Once you hit enter, the pod will be created. You should see the message pod/nginx created displayed in the terminal.

How to View a Pod

You can now run the command kubectl get pods to see the status of your pod. To view the entire configuration of the pod, just run kubectl describe pod nginx in your terminal.

The terminal will now display the YAML for the pod, starting with the name nginx, its location, the Minikube node, start time, and current status. You'll also see in-depth information about the nginx container, including the container ID and where the image lives.

If you scroll all the way to the bottom of the terminal, you can see the events that have occurred in the pod. In the case of this tutorial, you’ll see that the pod was started, created, the nginx image was pulled successfully, and the image has been assigned to this node in Minikube.

Free Download: Kubernetes Best Practices Whitepaper

Destroy Pod

The action of deleting the pod is simple. To delete the pod you created, just run kubectl delete pod nginx.  Be sure to confirm the name of the pod you want to delete before pressing Enter. If you completed the task of deleting the pod successfully, the message pod nginx deleted will display in the terminal.

Pods are an important unit for understanding the Kubernetes object model, as they represent the processes within an application. In most cases, pods serve as an indirect way to manage containers within Kubernetes. In more complex use cases, pods may encompass multiple containers that need to share resources, serving as the central location for container management.

For more Kubernetes best practices, read this guide. It walks you through many issues you’ll face and how you can configure Kubernetes to avoid mistakes.

How to Implement Pod Policy

One big area of concern for Kubernetes is a lack of visibility and inconsistent policy enforcement across multiple clusters and dev teams. As you begin your Kubernetes journey, consider putting Kubernetes guardrails in place to help ensure your team is using Kubernetes safely. Doing so early in your Kubernetes journey can help you ensure that you do not introduce configuration drift where there are no establish internal standards for Kube configurations.
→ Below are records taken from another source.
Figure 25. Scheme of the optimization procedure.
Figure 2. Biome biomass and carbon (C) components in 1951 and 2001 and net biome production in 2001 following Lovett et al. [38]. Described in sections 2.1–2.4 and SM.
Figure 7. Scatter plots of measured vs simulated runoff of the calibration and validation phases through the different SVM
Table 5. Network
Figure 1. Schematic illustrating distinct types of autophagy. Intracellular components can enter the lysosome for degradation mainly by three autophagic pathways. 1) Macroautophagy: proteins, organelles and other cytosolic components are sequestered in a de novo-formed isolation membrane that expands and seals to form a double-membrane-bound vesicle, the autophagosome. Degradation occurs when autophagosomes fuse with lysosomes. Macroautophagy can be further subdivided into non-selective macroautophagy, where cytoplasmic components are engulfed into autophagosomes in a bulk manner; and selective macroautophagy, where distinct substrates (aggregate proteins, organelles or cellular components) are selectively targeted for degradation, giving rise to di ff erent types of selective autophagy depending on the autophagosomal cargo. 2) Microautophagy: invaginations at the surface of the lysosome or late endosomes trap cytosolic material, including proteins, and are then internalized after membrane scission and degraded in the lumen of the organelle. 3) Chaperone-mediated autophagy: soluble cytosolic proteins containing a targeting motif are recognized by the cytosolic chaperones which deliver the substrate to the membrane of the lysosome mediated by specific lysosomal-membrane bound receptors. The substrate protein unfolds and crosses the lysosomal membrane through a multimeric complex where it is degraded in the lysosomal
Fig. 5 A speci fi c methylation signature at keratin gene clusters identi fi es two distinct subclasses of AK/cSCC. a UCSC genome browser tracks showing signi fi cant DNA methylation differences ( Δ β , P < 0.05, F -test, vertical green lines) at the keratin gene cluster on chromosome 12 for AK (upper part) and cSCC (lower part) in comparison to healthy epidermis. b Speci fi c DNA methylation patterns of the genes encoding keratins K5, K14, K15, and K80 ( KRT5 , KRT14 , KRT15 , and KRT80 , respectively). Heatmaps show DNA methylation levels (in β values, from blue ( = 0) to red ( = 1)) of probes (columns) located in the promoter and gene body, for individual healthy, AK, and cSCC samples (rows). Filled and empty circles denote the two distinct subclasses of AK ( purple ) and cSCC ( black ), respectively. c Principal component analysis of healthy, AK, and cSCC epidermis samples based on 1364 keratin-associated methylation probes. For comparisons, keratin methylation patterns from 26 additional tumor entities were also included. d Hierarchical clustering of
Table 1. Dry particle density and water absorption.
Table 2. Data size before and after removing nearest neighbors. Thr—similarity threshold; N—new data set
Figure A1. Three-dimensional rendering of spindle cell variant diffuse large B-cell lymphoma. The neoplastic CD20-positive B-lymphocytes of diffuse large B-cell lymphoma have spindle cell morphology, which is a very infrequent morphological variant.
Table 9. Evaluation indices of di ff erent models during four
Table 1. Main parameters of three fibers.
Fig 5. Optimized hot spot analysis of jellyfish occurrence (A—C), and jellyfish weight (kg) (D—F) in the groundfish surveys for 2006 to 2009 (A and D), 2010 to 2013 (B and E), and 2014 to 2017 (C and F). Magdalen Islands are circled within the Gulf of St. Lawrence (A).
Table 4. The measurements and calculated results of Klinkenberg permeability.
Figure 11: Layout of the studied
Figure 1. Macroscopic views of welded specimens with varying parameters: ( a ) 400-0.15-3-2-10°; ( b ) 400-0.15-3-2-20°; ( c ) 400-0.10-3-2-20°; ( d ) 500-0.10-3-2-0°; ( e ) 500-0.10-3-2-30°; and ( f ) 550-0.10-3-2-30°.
As you play, check out some Kubernetes security considerations:

  1. Check Pod SecurityContext for readOnlyRootFilesystem

  2. Kubernetes How to: Ensure imagePullPolicy set to Always

  3. How to Identify Over Permissioned Containers

  4. How to Identify Missing Readiness Probes in Kubernetes

  5. Fixing K8s Configuration Inconsistencies is Critical for Multi-tenant/Multi-cluster Environments

Kubernetes Best Practices for Security, Reliability, and Cost Efficiency

Just guardrails are important for ensuring consistent K8s deployments that align to your internal policies, Kubernetes best practices are also important for optimal performance. By learning best practices as you learn Kubernetes, you’ll be well positioned to evaluate the rtechnology and scale it effectively. 

Polaris is an open source project that runs a variety of Kubernetes best practice checks to ensure that pods and controllers are configured properly. Using this open source project, you can evaluate Kubernetes and avoid problems in the future. 

Another challenge that often comes up for those just starting with Kubernetes is how to size your applications. Goldilocks is another open source project that helps you identify a starting point for resource requests and limits, enabling you to rightsize your applications and get your requests and limits “just-right.”